Durant les quarante dernières années, un nombre croissant de résumés, d’articles et autres ouvrages évoquant ce sujet a été recensé : au total, en 1970, 647 articles traitant de l’inhibition sont dénombrés [Popova et al, 2003]. Les inhibiteurs de corrosion ont été largement utilisés durant ces deux dernières décennies, parmi les plus connus, le nitrite de sodium Ca(NO2)2 a été utilisé en 1958 par l’Union Soviétique comme un inhibiteur de corrosion d’acier dans les produits de l’autoclave pour la réduction de l’alcalinité du béton. Cette innovation d’usage du Ca(NO2)2 devient une stratégie de protection contre la corrosion causée par les sels de déverglaçage. Au Japon et aux Etats-Unis, le Ca(NO2)2 a été utilisée pendant plusieurs année Le premier brevet a été accordé à une compagnie en 1977 pour application commerciale d’inhibiteur à base de nitrite [Soylev et al, 2008].
La composition de l’inhibiteur
a) Les inhibiteurs organiques : Les molécules organiques sont promises à un développement plus que certain en termes d’inhibiteur de corrosion : leur utilisation est actuellement préférée à celles des inhibiteurs inorganiques pour des raisons d’écotoxicité essentiellement. Les inhibiteurs organiques sont généralement constitués de sous-produits de l’industrie pétrolière [Chetouani et al, 2002]. Ils possèdent au moins un atome servant de centre actif pour leur fixation sur le métal tel que l’azote (amines, ammoniums quaternaires, amides, imidazolines, triazoles…), l’oxygène (alcools acétyléniques, carboxylates, oxadiazoles…), le soufre (dérivés de la thiourée, mercaptans, sulfoxydes, thiazoles…) ou le phosphore (phosphonates), l’une des limitations dans l’utilisation de ces produits peut être l’élévation de température, les molécules organiques étant souvent instables à chaud [Elhadi, 2009].

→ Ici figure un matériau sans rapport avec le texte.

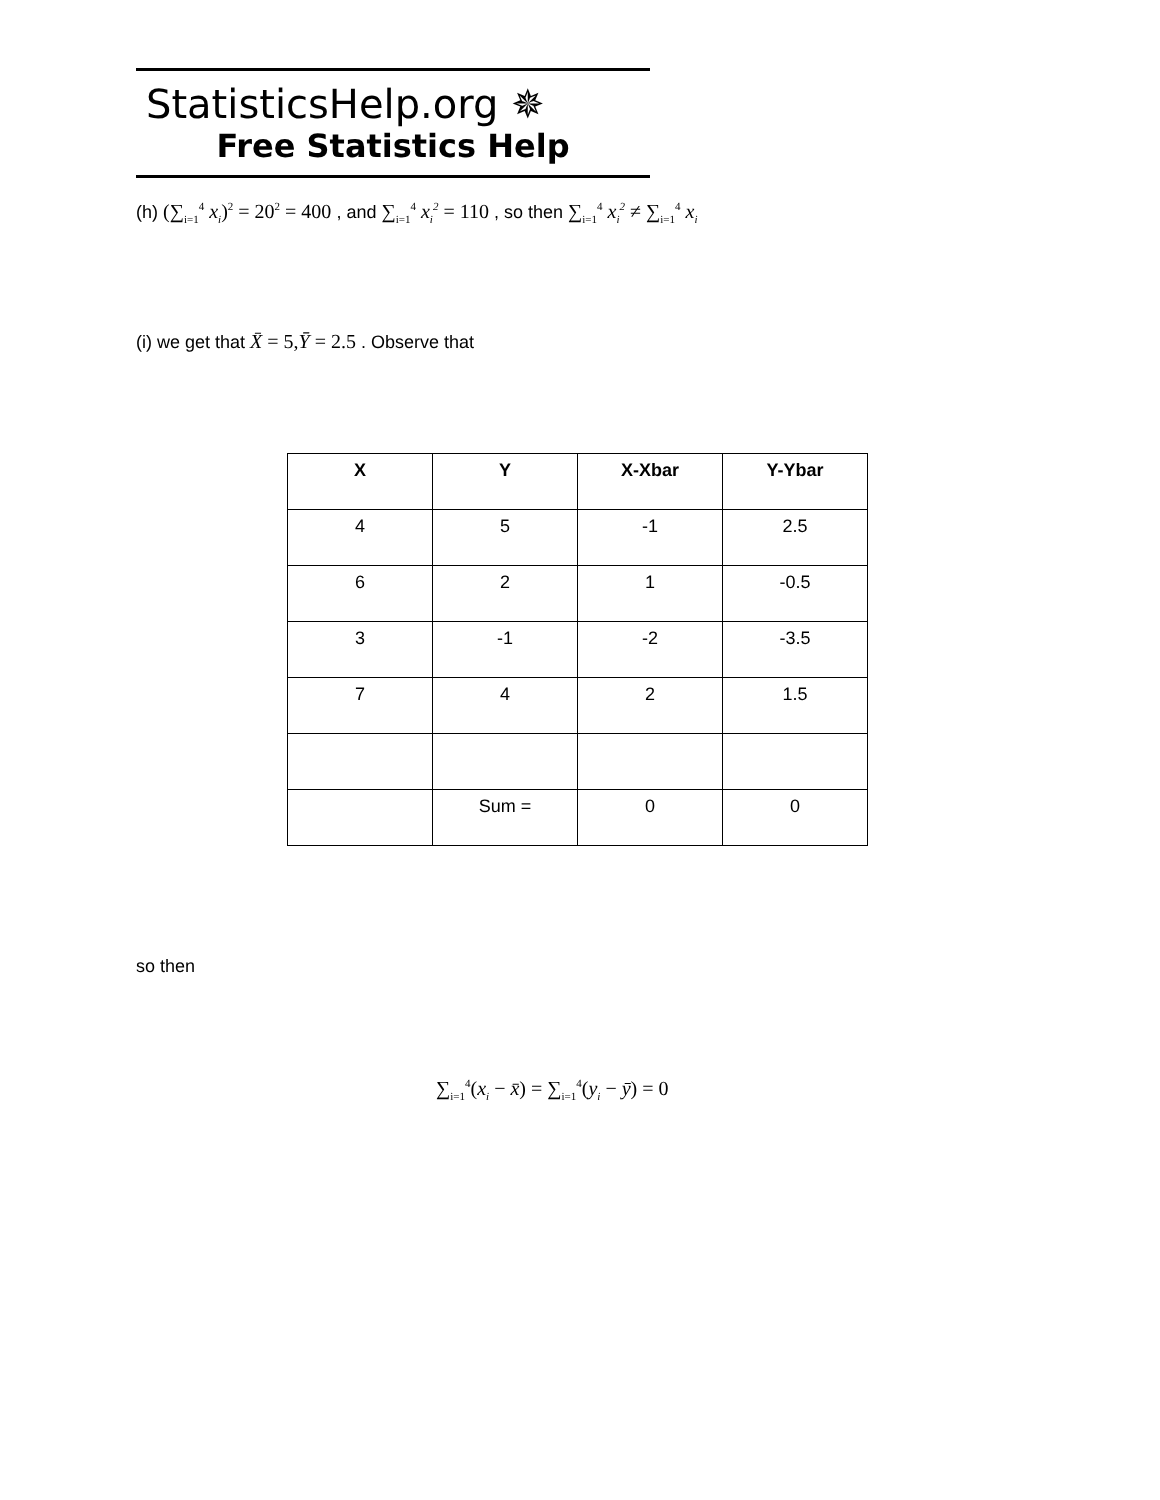StatisticsHelp.org ✵
Free Statistics Help
(h) (∑<sub>i=1</sub><sup>4</sup> x<sub>i</sub>)<sup>2</sup> = 20<sup>2</sup> = 400 , and ∑<sub>i=1</sub><sup>4</sup> x<sub>i</sub><sup>2</sup> = 110 , so then ∑<sub>i=1</sub><sup>4</sup> x<sub>i</sub><sup>2</sup> ≠ ∑<sub>i=1</sub><sup>4</sup> x<sub>i</sub>
(i) we get that X̄ = 5, Ȳ = 2.5 . Observe that
| X | Y | X-Xbar | Y-Ybar |
| --- | --- | --- | --- |
| 4 | 5 | -1 | 2.5 |
| 6 | 2 | 1 | -0.5 |
| 3 | -1 | -2 | -3.5 |
| 7 | 4 | 2 | 1.5 |
| | Sum = | 0 | 0 |
so then
∑<sub>i=1</sub><sup>4</sup>(x<sub>i</sub> − x̄) = ∑<sub>i=1</sub><sup>4</sup>(y<sub>i</sub> − ȳ) = 0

b) Les inhibiteurs minéraux : Les molécules minérales sont utilisées le plus souvent en milieu proche de la neutralité, voire en milieu alcalin, et plus rarement en milieu acide. Les produits se dissocient en solution et se sont souvent leurs produits de dissociation qui assurent les phénomènes d’inhibition (anions ou cations). Les cations inhibiteurs sont essentiellement Ca2+ et Zn2+ et ceux qui forment des sels insolubles avec certains anions tels que l’hydroxyle OH- [Elhadi, 2009]. Les principaux anions inhibiteurs sont les oxo-anions de type XO4 n- tels les chromates, molybdates, phosphates, silicates,…. Le nombre de molécules utilisés actuellement dans ce domaine se restreigne car la plupart des produits efficaces présentent un coté néfaste pour l’environnement. Dans ce cadre, F.BENTISS et al ont mis au point, en collaboration avec la Société Nouvelle des Couleurs Zinciques (SNCZ), un procède de préparation de nouveaux complexes organiques de chrome III et d’autres cations (Zn2+, Ca2+, Mg2+, Mn2+, Sr2+, A12+, Zr2+, Fe2+ ) efficaces contre la corrosion et non toxiques [Ivanov, 1986].

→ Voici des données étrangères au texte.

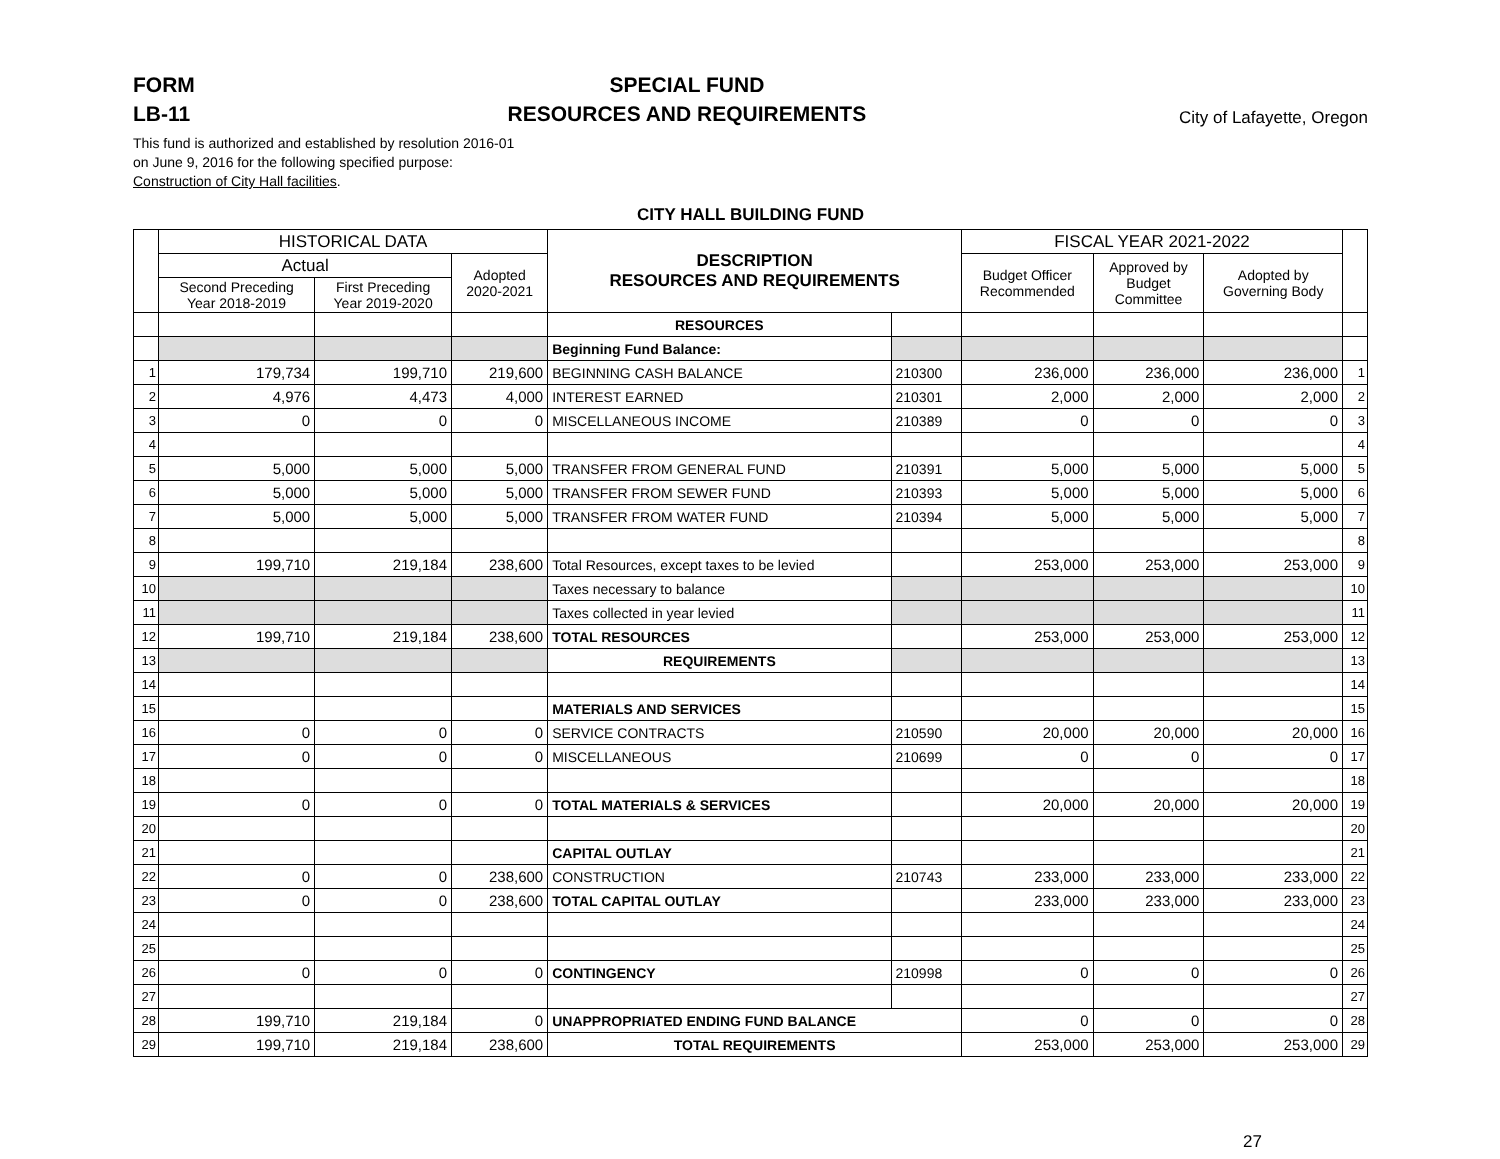FORM
LB-11
SPECIAL FUND
RESOURCES AND REQUIREMENTS
City of Lafayette, Oregon
This fund is authorized and established by resolution 2016-01
on June 9, 2016 for the following specified purpose:
Construction of City Hall facilities.
CITY HALL BUILDING FUND
| | HISTORICAL DATA | | | DESCRIPTION RESOURCES AND REQUIREMENTS | | FISCAL YEAR 2021-2022 | | | |
| --- | --- | --- | --- | --- | --- | --- | --- | --- | --- |
| | Actual | | Adopted 2020-2021 | | | Budget Officer Recommended | Approved by Budget Committee | Adopted by Governing Body | |
| | Second Preceding Year 2018-2019 | First Preceding Year 2019-2020 | | | | | | | |
| | | | | RESOURCES | | | | | |
| | | | | Beginning Fund Balance: | | | | | |
| 1 | 179,734 | 199,710 | 219,600 | BEGINNING CASH BALANCE | 210300 | 236,000 | 236,000 | 236,000 | 1 |
| 2 | 4,976 | 4,473 | 4,000 | INTEREST EARNED | 210301 | 2,000 | 2,000 | 2,000 | 2 |
| 3 | 0 | 0 | 0 | MISCELLANEOUS INCOME | 210389 | 0 | 0 | 0 | 3 |
| 4 | | | | | | | | | 4 |
| 5 | 5,000 | 5,000 | 5,000 | TRANSFER FROM GENERAL FUND | 210391 | 5,000 | 5,000 | 5,000 | 5 |
| 6 | 5,000 | 5,000 | 5,000 | TRANSFER FROM SEWER FUND | 210393 | 5,000 | 5,000 | 5,000 | 6 |
| 7 | 5,000 | 5,000 | 5,000 | TRANSFER FROM WATER FUND | 210394 | 5,000 | 5,000 | 5,000 | 7 |
| 8 | | | | | | | | | 8 |
| 9 | 199,710 | 219,184 | 238,600 | Total Resources, except taxes to be levied | | 253,000 | 253,000 | 253,000 | 9 |
| 10 | | | | Taxes necessary to balance | | | | | 10 |
| 11 | | | | Taxes collected in year levied | | | | | 11 |
| 12 | 199,710 | 219,184 | 238,600 | TOTAL RESOURCES | | 253,000 | 253,000 | 253,000 | 12 |
| 13 | | | | REQUIREMENTS | | | | | 13 |
| 14 | | | | | | | | | 14 |
| 15 | | | | MATERIALS AND SERVICES | | | | | 15 |
| 16 | 0 | 0 | 0 | SERVICE CONTRACTS | 210590 | 20,000 | 20,000 | 20,000 | 16 |
| 17 | 0 | 0 | 0 | MISCELLANEOUS | 210699 | 0 | 0 | 0 | 17 |
| 18 | | | | | | | | | 18 |
| 19 | 0 | 0 | 0 | TOTAL MATERIALS & SERVICES | | 20,000 | 20,000 | 20,000 | 19 |
| 20 | | | | | | | | | 20 |
| 21 | | | | CAPITAL OUTLAY | | | | | 21 |
| 22 | 0 | 0 | 238,600 | CONSTRUCTION | 210743 | 233,000 | 233,000 | 233,000 | 22 |
| 23 | 0 | 0 | 238,600 | TOTAL CAPITAL OUTLAY | | 233,000 | 233,000 | 233,000 | 23 |
| 24 | | | | | | | | | 24 |
| 25 | | | | | | | | | 25 |
| 26 | 0 | 0 | 0 | CONTINGENCY | 210998 | 0 | 0 | 0 | 26 |
| 27 | | | | | | | | | 27 |
| 28 | 199,710 | 219,184 | 0 | UNAPPROPRIATED ENDING FUND BALANCE | | 0 | 0 | 0 | 28 |
| 29 | 199,710 | 219,184 | 238,600 | TOTAL REQUIREMENTS | | 253,000 | 253,000 | 253,000 | 29 |
27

Les mécanismes d’action électrochimique
a) Les inhibiteurs anodiques : Ce sont des composés dont l’anion peut former avec les cations issus de la corrosion un complexe insoluble qui précipite à la surface du substrat [Fiaud, 1990]. Il faut alors fournir plus d’énergie au système pour que la réaction anodique se produise, ce qui entraine une augmentation de la valeur du potentiel de corrosion. Il existe deux catégories d’inhibiteurs anodiques : -Les ions oxydants qui peuvent passiver l’acier en absence d’oxygène : nitrites NO2 – , chromates CrO4 2-, molybdates MoO4 2-, tungstates WO4 2-, vanadates VO4 3-. L’inhibition se fait par adsorption des anions à la surface du fer. Dans ce cas, il y a une diminution de la surface anodique et une augmentation de la surface cathodique. La réaction cathodique est alors accélérée et le potentiel du fer va vers des valeurs plus électropositives d’ou la formation d’une couche protectrice du type Fe2O3- [Oly, 2011].

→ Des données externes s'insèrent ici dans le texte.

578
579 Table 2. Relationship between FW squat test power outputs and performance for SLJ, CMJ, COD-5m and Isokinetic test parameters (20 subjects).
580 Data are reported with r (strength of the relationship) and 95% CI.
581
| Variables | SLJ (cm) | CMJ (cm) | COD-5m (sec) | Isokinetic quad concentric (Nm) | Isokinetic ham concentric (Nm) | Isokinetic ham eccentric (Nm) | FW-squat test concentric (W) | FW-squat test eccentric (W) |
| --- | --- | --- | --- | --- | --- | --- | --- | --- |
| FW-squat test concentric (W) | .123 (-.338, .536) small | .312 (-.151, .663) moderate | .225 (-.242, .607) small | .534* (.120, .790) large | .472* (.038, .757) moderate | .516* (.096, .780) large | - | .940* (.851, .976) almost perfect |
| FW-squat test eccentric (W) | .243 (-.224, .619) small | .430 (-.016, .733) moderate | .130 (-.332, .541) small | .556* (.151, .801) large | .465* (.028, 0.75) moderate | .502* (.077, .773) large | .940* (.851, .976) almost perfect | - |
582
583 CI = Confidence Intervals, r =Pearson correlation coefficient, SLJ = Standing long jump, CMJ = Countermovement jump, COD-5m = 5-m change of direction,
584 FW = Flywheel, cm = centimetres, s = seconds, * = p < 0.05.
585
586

– Les ions non oxydants qui nécessitent la présence d’oxygène tel que : les phosphates-, les borates, les silicates et carbonates. Une des particularités de ces ions est que leur hydrolyse libère des ions hydroxydes qui auront pour effet d’augmenter le pH du milieu et ainsi de passiver l’acier. De plus, en présence d’oxygène, les anions vont former avec le cation du métal un phosphate de fer III trés peu soluble qui va colmater la surface anodique et déplacer la réaction cathodique de réduction [Oly, 2011]. Tous ces ions se consomment lentement et il est donc nécessaire de contrôler périodiquement que la concentration en inhibiteur soit suffisante afin d’atteindre l’intensité critique de passivation [Oly, 2011]. En effet, une concentration insuffisante provoquera une accélération de la corrosion, souvent sous la forme de piqures (phénomène du type grande cathode – petite anode). La concentration requise en inhibiteur passivant, souvent de l’ordre de 10-4 a 10-5 mol/L [Buchler, 2005], dépend en fait de nombreux facteurs tels que la température, le pH, la présence d’ions depassivants comme les chlorures ou réducteurs comme le soufre S2- [Helie, 2015]. De cette optique, nous avons préconisé l’étude de l’influence de pH et la température sur la cinétique de l’inhibition de la corrosion des armatures dans le béton.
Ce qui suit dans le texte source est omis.